A pesquisa se iniciou por conta de algumas fotografias que o avô de Rodrigues tinha. Além de esportista, ele pertencia à comissão de esportes da cidade de Campinas. Eram registros da construção de um ginásio para a escola no terreno do Culto à Ciência e um dia Rodrigues escreveu sobre esse acervo para um site que conta a história da escola. Desde então começou a pesquisar e se aprofundar mais sobre o assunto. O ginásio era administrado pela Prefeitura de Campinas e tinha um comodato com a escola. Em 1955, o ginásio passou para ser propriedade exclusiva da escola.
“Sempre tive muito apreço pela escola. O início de minhas pesquisas foi para compartilhar um acervo de fotografias que meu avô, Ary Rodrigues, deixou aos meus cuidados. Ele foi o responsável pela construção do ginásio de esportes do Culto à Ciência em 1945 para a realização dos Jogos Abertos do Interior. Na época, Campinas não possuía um ginásio para receber os jogos na cidade e então foi feito um acerto entre o Governo do Estado, a Prefeitura e o Culto à Ciência para a construção do ginásio. O acervo contém as fotos da obra, desde a terraplanagem até sua finalização.”
História
A Escola Estadual Culto à Ciência é a mais antiga do Brasil em funcionamento no mesmo prédio desde sua fundação. Foi inaugurada em 12 de janeiro de 1874, como uma escola particular para meninos por uma associação nomeada Sociedade Culto à Ciência, formada por fazendeiros, industriais e comerciantes (muitos deles maçons e republicanos). Foi concebida para ser uma instituição sem fins lucrativos, aceitando alunos internos que pagassem mensalidades e oferecendo bolsas a alunos pobres.

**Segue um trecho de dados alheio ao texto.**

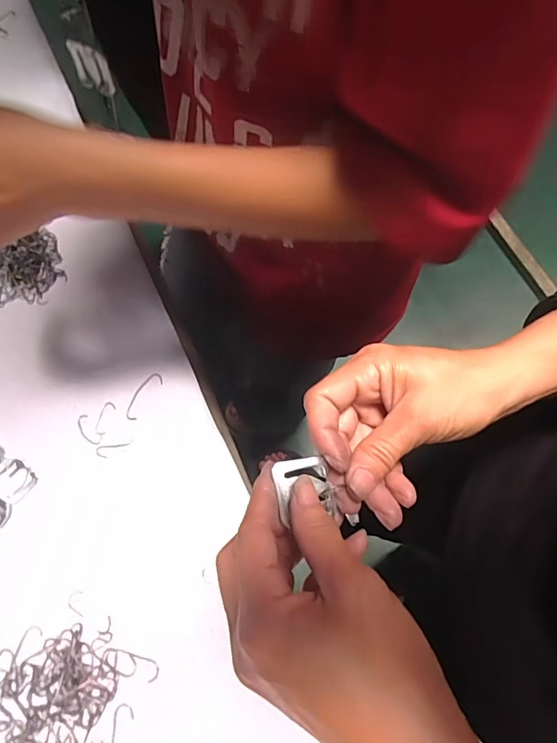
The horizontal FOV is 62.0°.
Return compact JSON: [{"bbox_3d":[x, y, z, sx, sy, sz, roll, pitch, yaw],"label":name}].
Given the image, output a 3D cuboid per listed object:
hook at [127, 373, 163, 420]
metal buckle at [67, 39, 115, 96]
[{"bbox_3d":[-0.129,0.022,0.440,0.017,0.004,0.050,33,72,10],"label":"hook"},{"bbox_3d":[-0.129,-0.211,0.323,0.031,0.032,0.008,29,72,12],"label":"metal buckle"}]

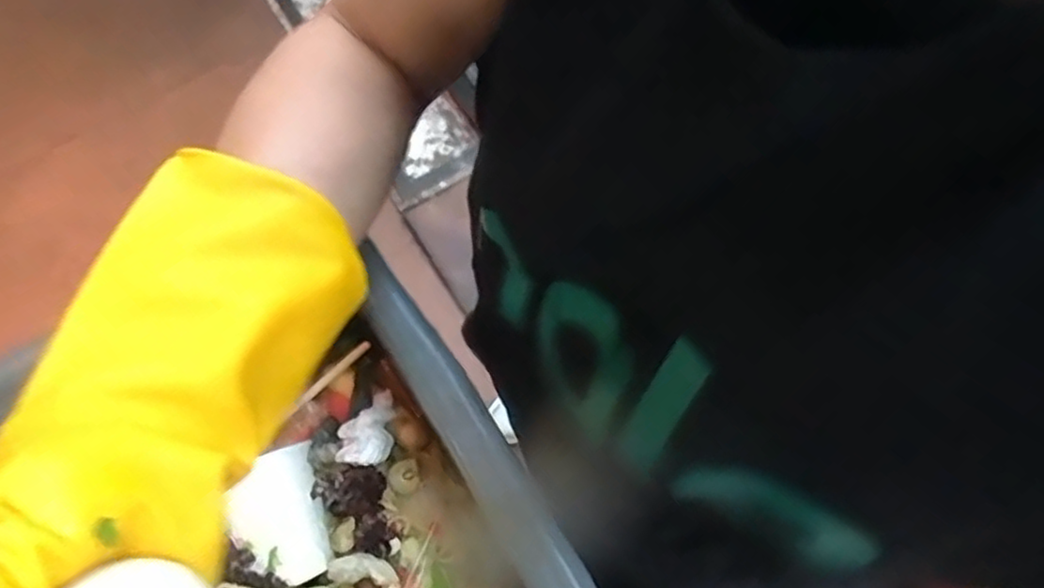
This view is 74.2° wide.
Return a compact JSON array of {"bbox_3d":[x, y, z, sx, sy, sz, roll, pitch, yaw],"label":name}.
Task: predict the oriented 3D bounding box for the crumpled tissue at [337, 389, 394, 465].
[{"bbox_3d":[-0.101,0.085,0.448,0.031,0.024,0.049,3,73,1],"label":"crumpled tissue"}]

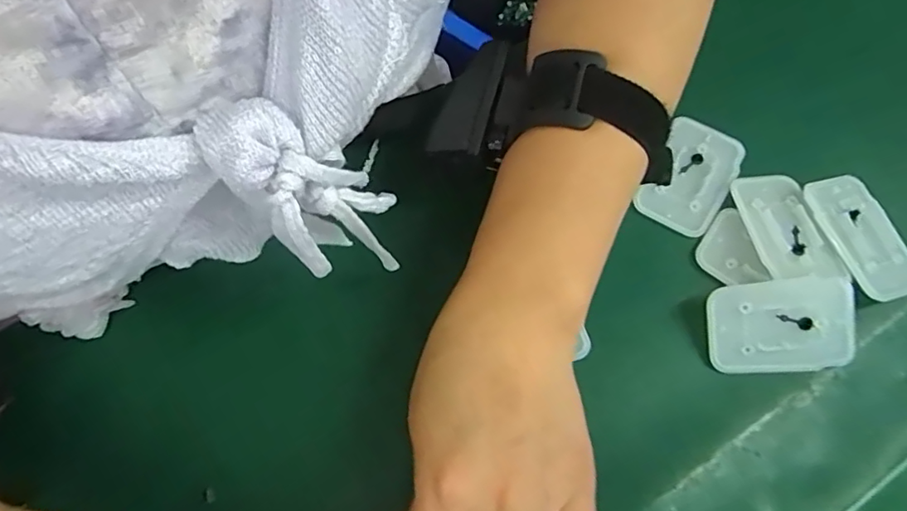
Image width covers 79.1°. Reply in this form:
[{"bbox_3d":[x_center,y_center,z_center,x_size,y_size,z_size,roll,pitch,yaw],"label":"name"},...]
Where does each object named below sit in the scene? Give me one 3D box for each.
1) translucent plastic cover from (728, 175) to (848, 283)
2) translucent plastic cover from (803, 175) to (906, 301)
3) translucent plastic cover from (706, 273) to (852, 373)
[{"bbox_3d":[0.172,-0.015,0.285,0.035,0.012,0.063,-7,71,-3],"label":"translucent plastic cover"},{"bbox_3d":[0.210,-0.010,0.283,0.038,0.009,0.068,-15,71,-5],"label":"translucent plastic cover"},{"bbox_3d":[0.159,0.033,0.266,0.068,0.005,0.043,-3,86,4],"label":"translucent plastic cover"}]

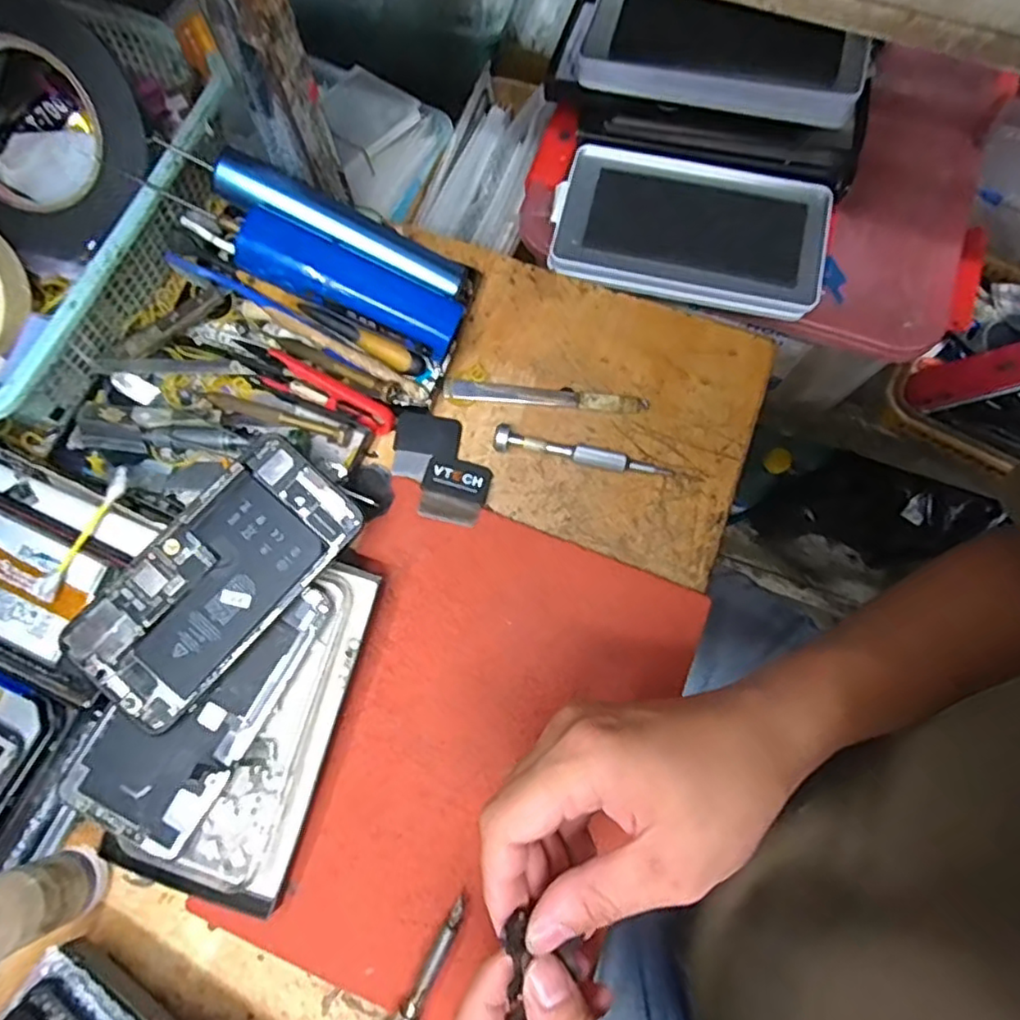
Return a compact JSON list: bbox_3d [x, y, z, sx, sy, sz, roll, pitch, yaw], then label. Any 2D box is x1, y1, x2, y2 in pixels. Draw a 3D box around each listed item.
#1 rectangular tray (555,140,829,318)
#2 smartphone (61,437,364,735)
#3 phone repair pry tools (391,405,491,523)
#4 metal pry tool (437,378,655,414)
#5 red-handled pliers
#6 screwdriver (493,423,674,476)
[{"bbox_3d":[0.129,-0.199,0.457,0.185,0.018,0.104,12,75,3],"label":"rectangular tray"},{"bbox_3d":[-0.156,0.036,0.345,0.074,0.005,0.153,43,81,2],"label":"smartphone"},{"bbox_3d":[-0.042,-0.027,0.397,0.057,0.004,0.072,4,69,-3],"label":"phone repair pry tools"},{"bbox_3d":[0.022,-0.073,0.413,0.129,0.004,0.013,6,75,1],"label":"metal pry tool"},{"bbox_3d":[-0.120,-0.075,0.397,0.099,0.030,0.017,23,76,6],"label":"red-handled pliers"},{"bbox_3d":[0.044,-0.034,0.394,0.108,0.015,0.013,11,75,3],"label":"screwdriver"}]

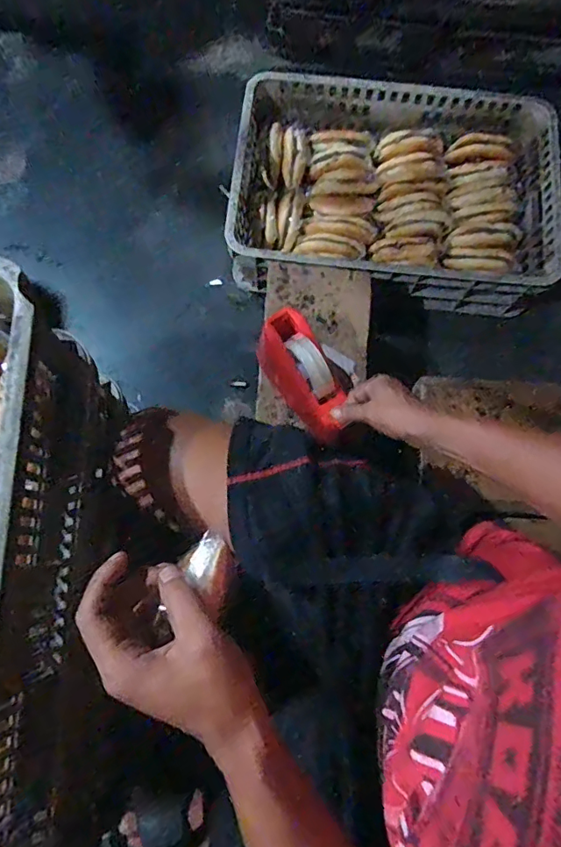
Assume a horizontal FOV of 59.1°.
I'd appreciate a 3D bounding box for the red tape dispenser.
[{"bbox_3d":[0.038,-0.068,0.700,0.075,0.075,0.181,-33,78,-9],"label":"red tape dispenser"}]

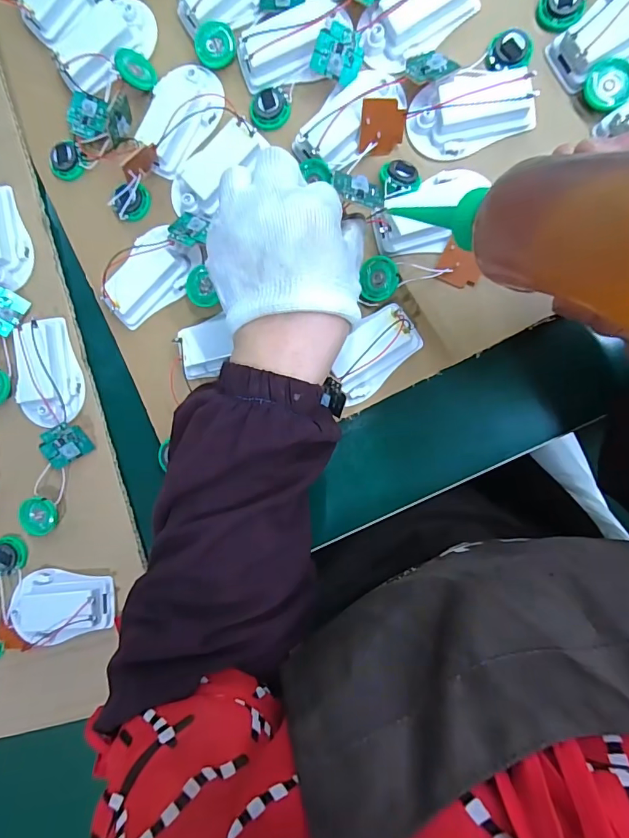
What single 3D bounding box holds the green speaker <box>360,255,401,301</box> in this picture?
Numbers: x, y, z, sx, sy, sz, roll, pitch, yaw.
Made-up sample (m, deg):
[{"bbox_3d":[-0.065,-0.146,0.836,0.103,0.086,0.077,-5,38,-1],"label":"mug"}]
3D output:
[{"bbox_3d":[0.044,-0.094,0.291,0.026,0.005,0.028,-24,94,27],"label":"green speaker"}]

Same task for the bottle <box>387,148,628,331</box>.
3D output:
[{"bbox_3d":[0.092,-0.074,0.172,0.129,0.040,0.048,37,96,43],"label":"bottle"}]

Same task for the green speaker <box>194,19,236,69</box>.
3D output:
[{"bbox_3d":[-0.071,-0.266,0.310,0.028,0.004,0.027,-20,112,-2],"label":"green speaker"}]

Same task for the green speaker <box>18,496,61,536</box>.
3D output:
[{"bbox_3d":[-0.204,0.072,0.326,0.026,0.012,0.029,-13,91,8],"label":"green speaker"}]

O Culto à Ciência só funcionou como colégio particular de 1874 a 1892, quando foi transferido para a Prefeitura de Campinas. Desde 1896 passou a funcionar como escola pública estadual, com o nome de “Gymnasio de Campinas”.
Além de ser um patrimônio histórico, tombado pelo Condephaat em 1983, a escola preserva um acervo com mais de 20 mil livros, incluindo obras que datam de 1600 e 1700. O prédio, construído nos moldes da arquitetura clássica francesa, hoje tem o nome de EE Culto à Ciência e é um dos pontos turísticos da cidade.

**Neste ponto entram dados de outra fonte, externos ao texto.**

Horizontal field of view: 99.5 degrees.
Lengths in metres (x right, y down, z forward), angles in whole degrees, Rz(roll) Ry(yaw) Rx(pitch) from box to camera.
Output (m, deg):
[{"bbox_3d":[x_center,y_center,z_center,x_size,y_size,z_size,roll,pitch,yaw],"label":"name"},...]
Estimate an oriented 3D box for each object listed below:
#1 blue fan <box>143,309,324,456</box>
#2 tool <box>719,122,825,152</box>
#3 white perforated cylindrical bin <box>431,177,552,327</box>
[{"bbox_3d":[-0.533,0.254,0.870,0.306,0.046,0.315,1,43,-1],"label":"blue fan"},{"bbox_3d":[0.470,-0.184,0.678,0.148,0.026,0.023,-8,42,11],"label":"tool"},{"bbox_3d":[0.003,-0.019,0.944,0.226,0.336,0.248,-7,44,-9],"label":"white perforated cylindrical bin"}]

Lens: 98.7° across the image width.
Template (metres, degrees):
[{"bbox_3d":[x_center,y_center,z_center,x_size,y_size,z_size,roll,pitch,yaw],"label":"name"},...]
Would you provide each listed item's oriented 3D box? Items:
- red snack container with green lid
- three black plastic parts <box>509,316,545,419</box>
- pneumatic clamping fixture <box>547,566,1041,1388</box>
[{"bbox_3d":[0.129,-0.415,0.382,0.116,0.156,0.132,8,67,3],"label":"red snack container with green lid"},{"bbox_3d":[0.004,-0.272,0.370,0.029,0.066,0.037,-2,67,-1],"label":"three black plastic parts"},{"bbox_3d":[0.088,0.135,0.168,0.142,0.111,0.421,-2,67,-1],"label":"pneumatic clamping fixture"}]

Personalidades como Alberto Santos-Dumont, pioneiro da aviação, Júlio de Mesquita, jornalista e fundador do jornal “O Estado de S. Paulo”, o apresentador Fausto Silva, a atriz Regina Duarte frequentaram os bancos escolares do Culto à Ciência.
Restauro
Entre as melhorias já realizadas pela Fundação para o Desenvolvimento em Educação (FDE) na escola, houve uma grande obra de restauro, concluída em 2010. Foram investidos mais de R$ 4 milhões, disponibilizados pelo governo paulista para financiar esse tipo especial de reforma, em que há necessidade de preservação do bem tombado, com regras específicas, de modo a não descaracterizar a construção original.

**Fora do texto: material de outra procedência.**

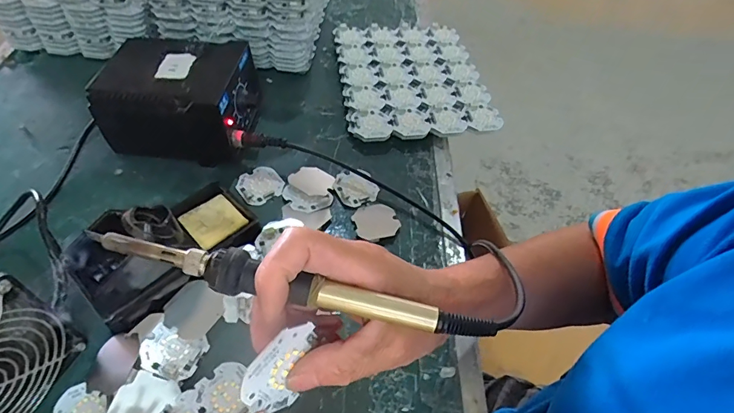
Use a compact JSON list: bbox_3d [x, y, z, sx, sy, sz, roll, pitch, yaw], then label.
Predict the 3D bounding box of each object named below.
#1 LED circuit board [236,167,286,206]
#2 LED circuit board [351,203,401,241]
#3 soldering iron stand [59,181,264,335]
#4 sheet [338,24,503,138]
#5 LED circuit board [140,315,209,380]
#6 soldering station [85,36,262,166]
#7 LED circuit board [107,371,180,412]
[{"bbox_3d":[-0.117,-0.024,0.470,0.047,0.004,0.047,-29,60,-25],"label":"LED circuit board"},{"bbox_3d":[0.010,0.015,0.449,0.046,0.006,0.048,-16,55,-17],"label":"LED circuit board"},{"bbox_3d":[-0.177,0.024,0.376,0.074,0.076,0.148,38,58,23],"label":"soldering iron stand"},{"bbox_3d":[0.056,-0.179,0.588,0.188,0.018,0.233,-6,53,-10],"label":"sheet"},{"bbox_3d":[-0.156,0.115,0.342,0.046,0.006,0.039,28,46,-2],"label":"LED circuit board"},{"bbox_3d":[-0.204,-0.121,0.479,0.147,0.093,0.111,6,52,0],"label":"soldering station"},{"bbox_3d":[-0.169,0.149,0.320,0.039,0.009,0.045,32,55,-7],"label":"LED circuit board"}]

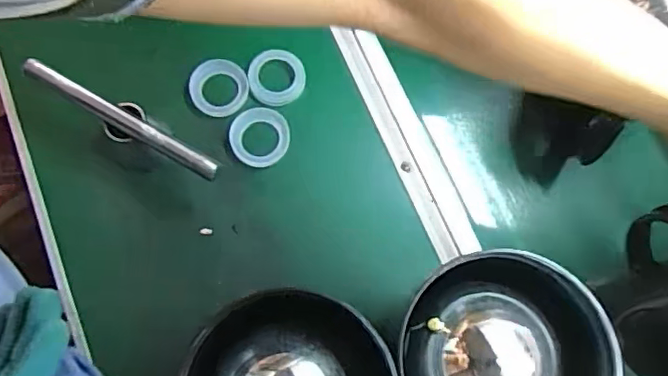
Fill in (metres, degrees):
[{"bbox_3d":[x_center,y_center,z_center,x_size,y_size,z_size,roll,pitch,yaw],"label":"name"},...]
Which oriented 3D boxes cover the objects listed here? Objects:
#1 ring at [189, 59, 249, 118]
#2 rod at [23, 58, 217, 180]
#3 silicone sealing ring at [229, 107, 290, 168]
[{"bbox_3d":[-0.114,-0.099,0.563,0.055,0.013,0.057,1,74,-2],"label":"ring"},{"bbox_3d":[-0.188,-0.061,0.495,0.195,0.010,0.016,29,75,6],"label":"rod"},{"bbox_3d":[-0.073,-0.050,0.553,0.057,0.011,0.057,1,74,-2],"label":"silicone sealing ring"}]

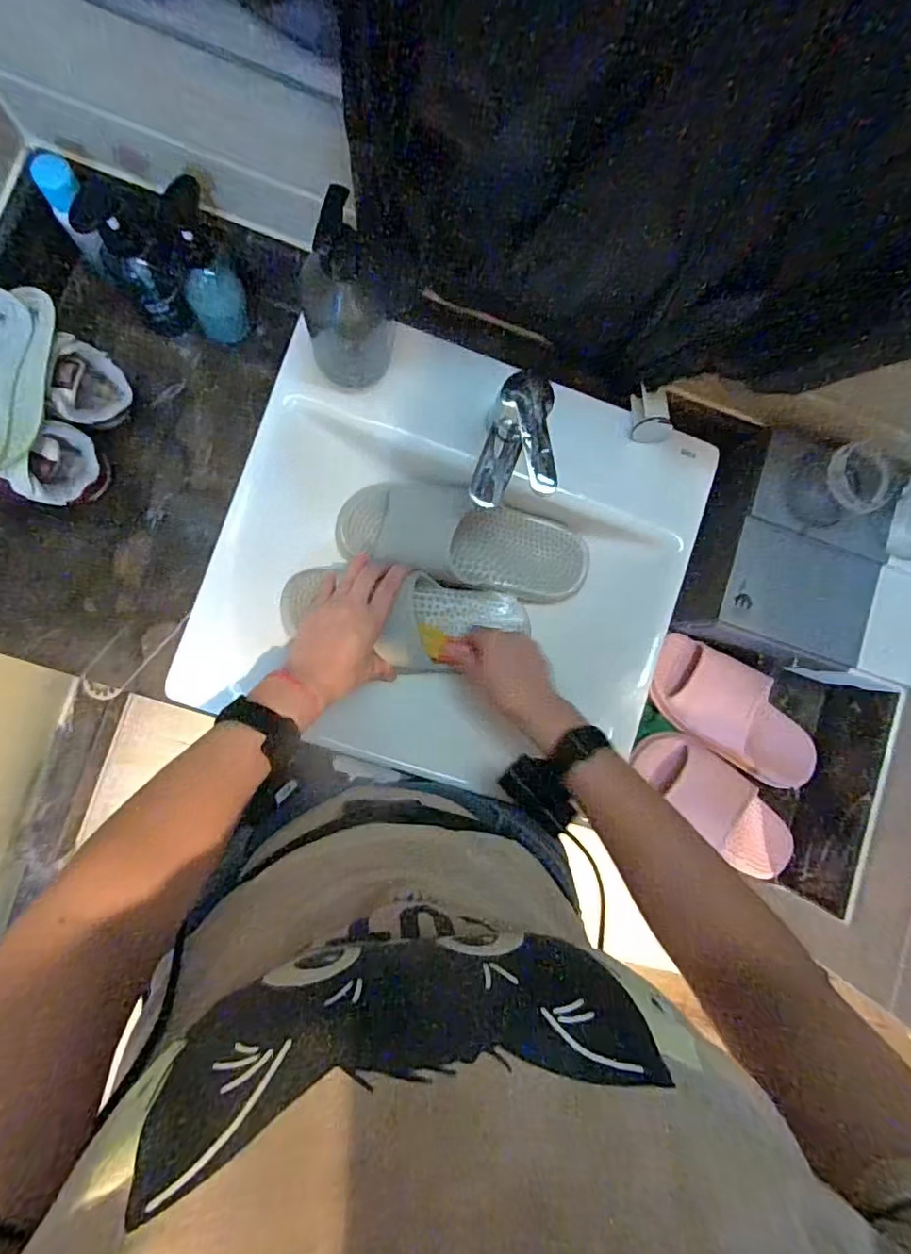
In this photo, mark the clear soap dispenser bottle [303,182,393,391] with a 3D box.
[{"bbox_3d":[-0.086,-0.263,0.458,0.071,0.159,0.068,-2,88,-7],"label":"clear soap dispenser bottle"}]

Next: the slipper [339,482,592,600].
[{"bbox_3d":[0.015,-0.094,0.589,0.265,0.067,0.097,14,86,-6],"label":"slipper"}]

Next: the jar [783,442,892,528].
[{"bbox_3d":[0.386,-0.140,0.573,0.074,0.068,0.072,0,88,-7],"label":"jar"}]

As salas de aula e os laboratórios foram refeitos. Portas e janelas foram artesanalmente recuperadas. Houve o restauro de detalhes simbólicos da arquitetura original: adornos, portas, batentes, ladrilhos. O jardim externo frontal foi totalmente recuperado, com a remoção de árvores condenadas e o cultivo de novas espécies.
Série Escolas Centenárias
Esta reportagem integra uma série de conteúdos sobre as escolas centenárias do Estado de São Paulo e histórias de pessoas vinculadas a essas instituições. O objetivo é apresentar um pouco mais da cultura, curiosidades, intervenções de obras e vivências que fazem parte da história da Educação Paulista.